| About this task |
This exercise needs the complete data reproduced exactly.

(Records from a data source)
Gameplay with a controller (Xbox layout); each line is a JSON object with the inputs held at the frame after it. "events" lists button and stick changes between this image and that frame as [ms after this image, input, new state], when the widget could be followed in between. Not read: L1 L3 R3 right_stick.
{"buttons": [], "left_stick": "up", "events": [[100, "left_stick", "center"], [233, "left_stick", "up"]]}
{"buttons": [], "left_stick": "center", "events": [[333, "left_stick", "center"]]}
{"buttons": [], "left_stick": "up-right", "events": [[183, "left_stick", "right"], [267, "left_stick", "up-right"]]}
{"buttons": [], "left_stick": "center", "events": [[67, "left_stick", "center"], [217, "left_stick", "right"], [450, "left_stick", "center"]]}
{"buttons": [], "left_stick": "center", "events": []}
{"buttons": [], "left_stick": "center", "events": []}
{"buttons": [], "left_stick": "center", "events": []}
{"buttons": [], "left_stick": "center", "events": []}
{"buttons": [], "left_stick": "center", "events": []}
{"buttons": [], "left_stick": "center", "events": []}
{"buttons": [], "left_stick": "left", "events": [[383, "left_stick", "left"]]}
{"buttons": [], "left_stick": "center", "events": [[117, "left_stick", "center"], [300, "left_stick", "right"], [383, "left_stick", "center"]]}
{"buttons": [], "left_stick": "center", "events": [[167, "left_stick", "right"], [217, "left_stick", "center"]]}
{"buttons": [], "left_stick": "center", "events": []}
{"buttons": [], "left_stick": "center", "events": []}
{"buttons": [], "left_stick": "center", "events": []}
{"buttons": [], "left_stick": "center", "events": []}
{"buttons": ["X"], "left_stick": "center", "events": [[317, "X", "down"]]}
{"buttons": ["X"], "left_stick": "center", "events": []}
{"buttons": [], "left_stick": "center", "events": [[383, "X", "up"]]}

| Response |
Gameplay with a controller (Xbox layout); each line is a JSON object with the inputs held at the frame after it. "events" lists button and stick changes between this image and that frame as [ms after this image, input, new state], when the widget could be followed in between. Not read: L1 L3 R3 right_stick.
{"buttons": [], "left_stick": "up", "events": [[100, "left_stick", "center"], [233, "left_stick", "up"]]}
{"buttons": [], "left_stick": "center", "events": [[333, "left_stick", "center"]]}
{"buttons": [], "left_stick": "up-right", "events": [[183, "left_stick", "right"], [267, "left_stick", "up-right"]]}
{"buttons": [], "left_stick": "center", "events": [[67, "left_stick", "center"], [217, "left_stick", "right"], [450, "left_stick", "center"]]}
{"buttons": [], "left_stick": "center", "events": []}
{"buttons": [], "left_stick": "center", "events": []}
{"buttons": [], "left_stick": "center", "events": []}
{"buttons": [], "left_stick": "center", "events": []}
{"buttons": [], "left_stick": "center", "events": []}
{"buttons": [], "left_stick": "center", "events": []}
{"buttons": [], "left_stick": "left", "events": [[383, "left_stick", "left"]]}
{"buttons": [], "left_stick": "center", "events": [[117, "left_stick", "center"], [300, "left_stick", "right"], [383, "left_stick", "center"]]}
{"buttons": [], "left_stick": "center", "events": [[167, "left_stick", "right"], [217, "left_stick", "center"]]}
{"buttons": [], "left_stick": "center", "events": []}
{"buttons": [], "left_stick": "center", "events": []}
{"buttons": [], "left_stick": "center", "events": []}
{"buttons": [], "left_stick": "center", "events": []}
{"buttons": ["X"], "left_stick": "center", "events": [[317, "X", "down"]]}
{"buttons": ["X"], "left_stick": "center", "events": []}
{"buttons": [], "left_stick": "center", "events": [[383, "X", "up"]]}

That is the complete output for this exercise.